Although it is daunting to think that my grief journey is in it's infancy, I don't shy away from this truth. Deep in my heart and soul, I know it will take a very, very long time to recover from or be reconciled to Josh's death. How long? I don't know. Why so long? Apple gives some answers.
Why the death of a child, in particular, is so hard:
- Losing a child is like "having your heart ripped out of you, without the aid of an anesthetic."
- It is unnatural - summed up in this saying: "When I buried my parents, I buried my past; when I buried my spouse, I buried my present; but when I buried my child, I buried my future."
- A child carries the parent's DNA. Everything connected to the parent that was in that child dies as well: physical features, mannerisms, idiosyncrasies, etc.
- This death is unique, creating a cascade of other losses: future birthdays, graduation celebrations, first job, wedding, first home, grandchildren.
- Parents grieve over these additional losses.
I've learned that losing Josh has been a compound loss.
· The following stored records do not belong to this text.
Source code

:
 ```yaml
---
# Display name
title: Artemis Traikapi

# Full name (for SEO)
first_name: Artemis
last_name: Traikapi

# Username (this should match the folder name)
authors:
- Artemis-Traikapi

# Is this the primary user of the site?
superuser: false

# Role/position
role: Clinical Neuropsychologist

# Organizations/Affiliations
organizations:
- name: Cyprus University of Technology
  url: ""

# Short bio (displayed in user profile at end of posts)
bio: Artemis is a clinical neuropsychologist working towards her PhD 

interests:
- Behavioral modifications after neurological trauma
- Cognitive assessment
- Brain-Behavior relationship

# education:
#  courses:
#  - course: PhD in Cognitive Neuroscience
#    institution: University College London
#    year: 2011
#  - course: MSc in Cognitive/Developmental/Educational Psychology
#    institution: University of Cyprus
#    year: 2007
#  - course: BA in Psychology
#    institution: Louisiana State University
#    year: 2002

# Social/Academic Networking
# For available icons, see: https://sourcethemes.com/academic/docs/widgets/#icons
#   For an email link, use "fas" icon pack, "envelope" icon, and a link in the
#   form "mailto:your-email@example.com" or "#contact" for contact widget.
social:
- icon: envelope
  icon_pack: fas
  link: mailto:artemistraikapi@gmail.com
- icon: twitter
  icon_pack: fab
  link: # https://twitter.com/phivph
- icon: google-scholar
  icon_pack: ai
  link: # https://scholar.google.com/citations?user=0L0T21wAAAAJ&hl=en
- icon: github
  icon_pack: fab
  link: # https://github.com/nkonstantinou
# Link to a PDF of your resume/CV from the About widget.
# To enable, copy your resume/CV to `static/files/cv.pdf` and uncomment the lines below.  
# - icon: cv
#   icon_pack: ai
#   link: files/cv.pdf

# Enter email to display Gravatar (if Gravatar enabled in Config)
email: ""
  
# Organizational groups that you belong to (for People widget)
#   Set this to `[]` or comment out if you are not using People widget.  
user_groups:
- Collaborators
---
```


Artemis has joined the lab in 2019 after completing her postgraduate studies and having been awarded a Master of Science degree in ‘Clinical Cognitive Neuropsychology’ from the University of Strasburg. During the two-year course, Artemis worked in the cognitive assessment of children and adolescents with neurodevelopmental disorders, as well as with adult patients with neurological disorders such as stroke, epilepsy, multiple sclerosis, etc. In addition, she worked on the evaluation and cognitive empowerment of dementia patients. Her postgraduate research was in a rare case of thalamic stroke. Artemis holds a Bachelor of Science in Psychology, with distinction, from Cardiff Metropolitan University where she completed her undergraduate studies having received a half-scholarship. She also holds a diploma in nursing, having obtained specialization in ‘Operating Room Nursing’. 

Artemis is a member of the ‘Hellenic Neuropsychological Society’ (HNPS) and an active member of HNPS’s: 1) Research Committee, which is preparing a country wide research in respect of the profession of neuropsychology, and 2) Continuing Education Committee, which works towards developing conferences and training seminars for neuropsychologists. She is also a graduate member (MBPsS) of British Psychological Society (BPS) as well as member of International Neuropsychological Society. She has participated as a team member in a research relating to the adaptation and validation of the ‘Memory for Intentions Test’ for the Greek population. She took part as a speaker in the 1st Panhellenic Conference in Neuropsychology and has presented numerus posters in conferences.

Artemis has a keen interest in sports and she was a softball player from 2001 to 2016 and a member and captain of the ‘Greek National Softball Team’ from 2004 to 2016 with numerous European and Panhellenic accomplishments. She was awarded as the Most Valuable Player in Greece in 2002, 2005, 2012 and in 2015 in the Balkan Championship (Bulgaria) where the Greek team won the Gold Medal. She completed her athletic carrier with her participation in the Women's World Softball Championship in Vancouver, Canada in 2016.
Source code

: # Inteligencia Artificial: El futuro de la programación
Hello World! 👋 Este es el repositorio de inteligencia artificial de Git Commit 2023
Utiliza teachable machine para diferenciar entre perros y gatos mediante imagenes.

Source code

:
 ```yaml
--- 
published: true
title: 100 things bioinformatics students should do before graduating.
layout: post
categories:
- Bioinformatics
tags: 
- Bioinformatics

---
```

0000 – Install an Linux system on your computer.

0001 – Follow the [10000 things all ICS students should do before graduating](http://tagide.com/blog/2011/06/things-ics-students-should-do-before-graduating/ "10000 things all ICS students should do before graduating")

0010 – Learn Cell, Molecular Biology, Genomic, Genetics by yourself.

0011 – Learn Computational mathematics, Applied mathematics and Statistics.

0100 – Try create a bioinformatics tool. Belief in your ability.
Loss upon loss upon loss. Like dominoes - one falls and so they will eventually all fall. One event that builds upon itself. This is why it has been so overwhelming.
Why it will take as long as it takes:
- "As a parent mourns the death of her child, the mourning itself provides the connection between the parent and the child....an invisible umbilical cord that keeps the two connected. To cut the cord would be abandoning the child. Few grievers understand this truth, and it is the reason we become resentful of those who try to hurry us through our grief. To us who grieve, it feels as though they - the buck-up-and-get-over-it people - are trying to separate us from our child."
- In fact, people who try to push grieving parents towards a quick resolution, show that by doing so, they have not suffered this loss. Fellow bereaved parents know better.
- A good response for those well-meaning people: "People close on houses, not the death of a child."
The whole concept that mourning Josh maintains my connection to him is not something I could have articulated prior to reading this book, but it is true. And even the thought of someone saying "I should be over his death by now" makes me angry. I hope this is never said to me.
Why it means so much to keep up with Josh's friends:
- "Grieving parents keep a mental record of the age of their child, and they carefully watch whose who were friends of their child as they continue on."
Aha! This is why I like receiving emails, calls and visits from Josh's friends. Why I am happy to accept a friend request on Facebook. Why I know what college choices have been made. Why I have graduation photos in small frames on a table with Josh's pictures. Why his friend's sports photos are on my fridge. Why Tim goes to see his friends play football, basketball, baseball and lacrosse. We still want to know what goes on in these boy's lives - those who are the same age as our Josh would have been.
Do you ever get over it?
- This author's answer, seventeen years later: "No, you never get over it. It gets different, but you never get over it. For us, the first five years represent the worst of the nightmare. We'll have a big scar on our hearts forever."
Surely Josh did not know this would be the consequence of his fatal action. But I wish he did, for maybe that knowledge would have saved him.